Being tired of listening to views that seemed futile, I kept asking questions.
“Grandpa, what is the greatest art on earth?”I asked him one day.
He smiled and replied,”To learn how to laugh when you are miserable.”
But soon the real world caught up with me. While I was growing up, the years saw a shift in my schedule. School, friends, Maths tuition and violin classes came much before philosophies ,which only overwhelmed the chaos. Grandpa now meant only a room on the second floor. The little bit of poetry which I had begun to write had also had its day, for poetic phrases were now only used to impress girls. The little red notebook was kept in some forgotten corner of a lost shelf, known only to the archives of my unconscious.
Perhaps in a parallel universe, human beings can be happy. We are all moths. And we strive to unite with great fervor towards something leads to the demise of our happiness.
This was it.
This was all that I had wanted in these years. I was finally growing up. But somewhere, somehow ,I was not happy. There was something wrong with me and I could sense it. I could feel it. But I did not know what it was.
I was there every day, sitting and being trained to grab my share in the world’s economic dinner, to be productive. But sadness had enveloped me. Soon, I learned how to hide this sadness and pain behind a false bravado. I was beginning to understand that a smile meant much more than outstretched cheeks and dimples.
I started looking for answers in every single person. I went everywhere in search of my Horcrux. I sought out every place where, I thought ,I would be spared of my pain.
The sadness had started out with manifestations in other forms. On being asked the way to the library once ,I replied ,“ For we know nothing, yet we know everything…”
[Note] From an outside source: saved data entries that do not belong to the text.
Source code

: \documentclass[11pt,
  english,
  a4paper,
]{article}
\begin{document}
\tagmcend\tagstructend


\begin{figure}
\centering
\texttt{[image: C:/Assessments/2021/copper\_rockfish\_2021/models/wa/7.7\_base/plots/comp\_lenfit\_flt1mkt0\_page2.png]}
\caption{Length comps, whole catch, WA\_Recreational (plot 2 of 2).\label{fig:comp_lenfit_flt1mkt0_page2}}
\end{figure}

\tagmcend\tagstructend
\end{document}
The classmate obviously judged me for being a mad philosopher. Soon, everyone jumped on this bandwagon. I think I loved being misunderstood too, it almost became a habit. I stretched my arms wide to the confusion, to let the poison weave in through the forbidden.
There is great wisdom in sadness, they say. For now I knew what it meant to let the heart bleed.
It is interesting to note how we pin all our hopes on the one who drifts away, but constantly run away from those who love our naked souls. I was lost within the dungeons of my own heart.
But then, I felt a familiar hand on my shoulder.
It was Grandpa.
He said ,” You don’t look happy, little frost. Find the cause before the quick sand catches you.”And then he went away.
I could still hear the noise of his walking stick slowly fading away into the chaos of monotonous life .
Two weeks later, Grandpa passed away.
It rained heavily that day, as I lost myself along with my family in what I would call a ‘systematic sorrow’. How we emerged from this grief stricken inertia is now a part of my repertoire of memories, which I once thought had gone with the wind. I also found the little red notebook, and I sat turning its pages and looking out of the window for answers.
My mother came in and told me to write a poem about the old king for his funeral the next day. I got up early, wore white, and found that there was just enough ink in the bottle to scribble down a few emotions on the paper. I folded the paper neatly and kept it in my pocket.
As I was moving towards the funeral hall, a sudden thought made me change my direction and head instead for the terrace. The wind brushed aside the hair on my face. I took out the paper, tore it to pieces, and let the wind take it away in all directions leading to infinity.
For the last note which I had scribbled in the red notebook had read, ‘poetry is only for the infinite’. I knew I was right.
I had finally learned how to laugh when I was sad. I also learned that I should have known how to fly like those angels did, a long time ago. The wind still brushed my hair all across my face. There was no poetry that day, but I know now, that a poet was born.
As for who I am… Well, “ I AM INFINITE”.